In summary, it's probably not a bad strategy, but it's definitely not for the naive investor. A person would have to be very cognizant of the risks involved. I'd add that (since I believe in efficient markets, the best investment strategy would be a buy and hold, index fund strategy.

Betting On Social Security Reform

After so much talk by the left that Social Security is too important to "gamble" on by allowing private accounts (it's...hold on now...TOO RISKY). So, it's ironic to hear that Tradesports.com has a contract that allows you to bet on whether or not private accounts actually go through. At present, the consensus is that there's only a small chance - the December-2006 contract is currently trading at only $0.29 on the dollar.

I'm a big fan of prediction markets like Tradesports and the Iowa Electronic Markets. Thet're good examples of how markets aggregate available information into prices. I use them as examples in my introductory finance class to illustrate efficient markets, since valuing an Arrow-Debreu securoty (i.e. one that pays off $1 if an event occurs and $0 otherwise) is a lot easier to grasp than valuing a stock or bond.

Thanks to Tyler Cowen at Marginal Revolution and to Chris Masse for the heads up.

Friday, May 13, 2005

New Additions To the Blogroll

Here's a few new blogs that I've been watching lately:

1) VC Adventure: Run by Seth Levine, a principal with Mobius Capital (a VC firm that invests primarily in high-tech, Internet related firms) It's interesting for a couple of reasons. First, because Levine writes often about what's going on in the blogging/tech world (they've got investments in Technorati, Newsgator, and Feedburner). And second, because he spends a lot of time peeling back the curtain on what goes on inside a VC firm.
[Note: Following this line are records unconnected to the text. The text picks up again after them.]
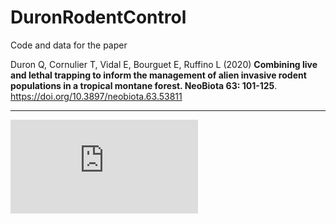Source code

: # DuronRodentControl

Code and data for the paper

Duron Q, Cornulier T, Vidal E, Bourguet E, Ruffino L (2020) **Combining live and lethal trapping to inform the management of alien invasive rodent populations in a tropical montane forest. NeoBiota 63: 101-125**. <https://doi.org/10.3897/neobiota.63.53811>


***


![Scenario_testing](https://neobiota.pensoft.net/showimg.php?filename=oo_484475.jpg)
2) The Jim Garven Weblog: Run by Garven, a Finance Prof (ah, another one) at Baylor University. He teaches classes in risk management & financial engineering, and does research in options and futures, corporate financial risk management, and insurance economics.
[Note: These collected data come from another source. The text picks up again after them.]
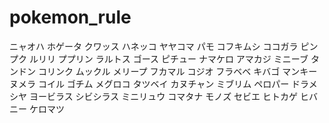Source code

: # pokemon_rule

ニャオハ
ホゲータ
クワッス
ハネッコ
ヤヤコマ
パモ
コフキムシ
ココガラ
ピンプク
ルリリ
ププリン
ラルトス
ゴース
ピチュー
ナマケロ
アマカジ
ミニーブ
タンドン
コリンク
ムックル
メリープ
フカマル
コジオ
フラベベ
キバゴ
マンキー
ヌメラ
コイル
ゴチム
メグロコ
タツベイ
カヌチャン
ミブリム
ペロパー
ドラメシヤ
ヨービラス
シビシラス
ミニリュウ
コマタナ
モノズ
セビエ
ヒトカゲ
ヒバニー
ケロマツ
3) RiskProf: Run by Martin Grace, a risk management professor at Georgia State University. He blogs on liability law, insurance, and economics.

Thursday, May 12, 2005

Sniglets (from VoluntaryXchange)

David Tuft of VoluntaryXchange is taking a trip down memory lane (courtesy of Chicago Boyz) - sniglets. Let's not forget my favorite one from back then:

expresshole (n.) : someone who goes through the express lane at the supermarket with far more than the maximum allowed number of items (usually when you're in a rush, and usually tries to pay with a check they write out carefully on the spot).

Academics In Industry

Paul Kedrowski at Infectious Greed writes about an interesting study in the journal research Policy:
...Researchers are more productive at producing papers when they shift from academia to industry, and then they become more productive again if/when they come back into the academic fold.

Click here for the whole piece.

Bob Anre at Truck and Barter chimes in with a possible explanation:

Maybe they got an original idea that is applicable in the real world? I find it odd that students go from undergrad directly into graduate school and expect to produce interesting research. A lot the graduate students here aren't really sure what they want to do for their dissertation. I have about twenty ideas and most of them can be traced back to my work experience in one way or another.

Click here for the whole post (the comments are particularly on point, too).

My own sense from doing financial academic research is that the best work is done by people that take the time to deeply understand the institutional details of whatever they're writing on. Unfortunately, the way a lot of my tribe try to do this is to read articles in academic journals written by academics, rather than by talking to people who are actually doing whatever they're researching.

To talk to (gasp!) actual practitioners might seem like an obvious step, but it's surprisingly rare. One of my grad school classmates did her dissertation on IPO syndicates. She spent hours and hours talking to investment bankers to see how THEY viewed the process and made decisions. As a result, she probably knows more about what IB's actually do and how they think than many who've been researching the area for far longer.